- TASK ITEM:
Set down the listing lines below unchanged, from the line containing "Which range on" through the line containing "-0.025 to 0.025", both included, and nothing else.

- INPUT MATERIAL:
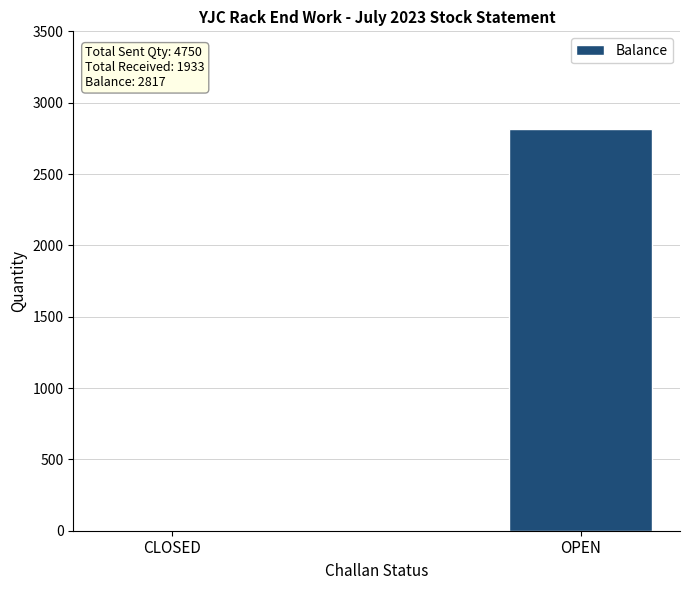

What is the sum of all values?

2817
--
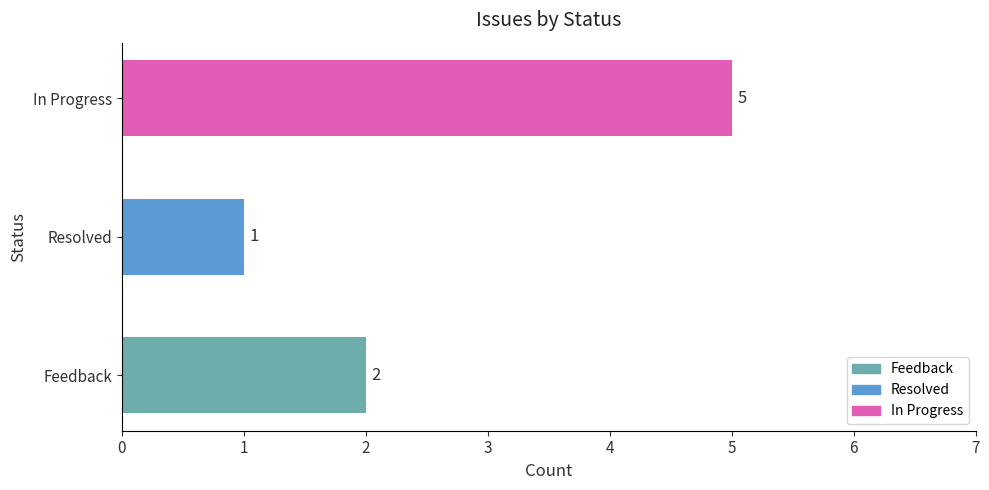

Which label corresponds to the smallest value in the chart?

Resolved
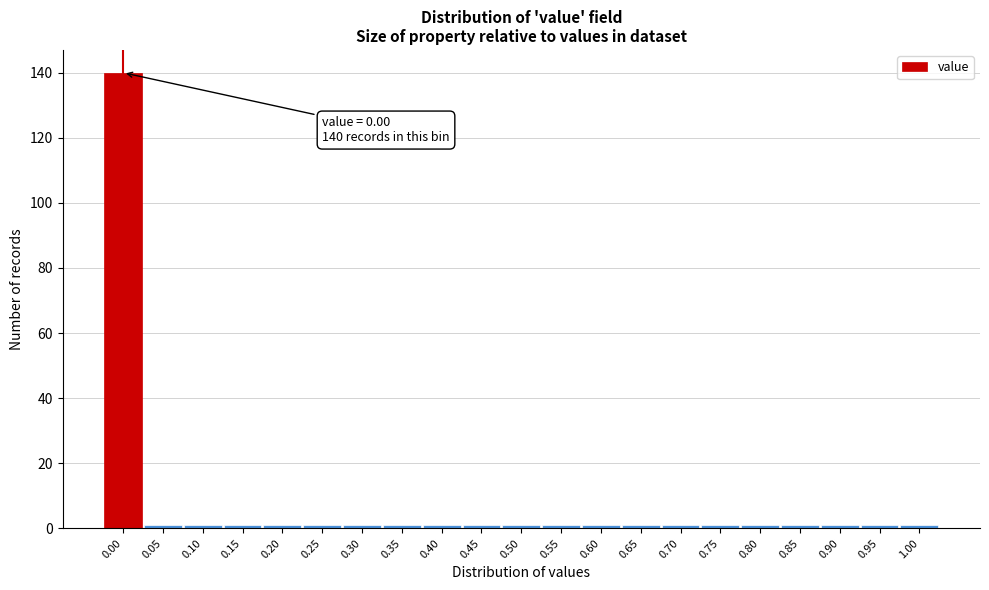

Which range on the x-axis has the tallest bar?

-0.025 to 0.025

- RESPONSE TO THIS TASK:
Which range on the x-axis has the tallest bar?

-0.025 to 0.025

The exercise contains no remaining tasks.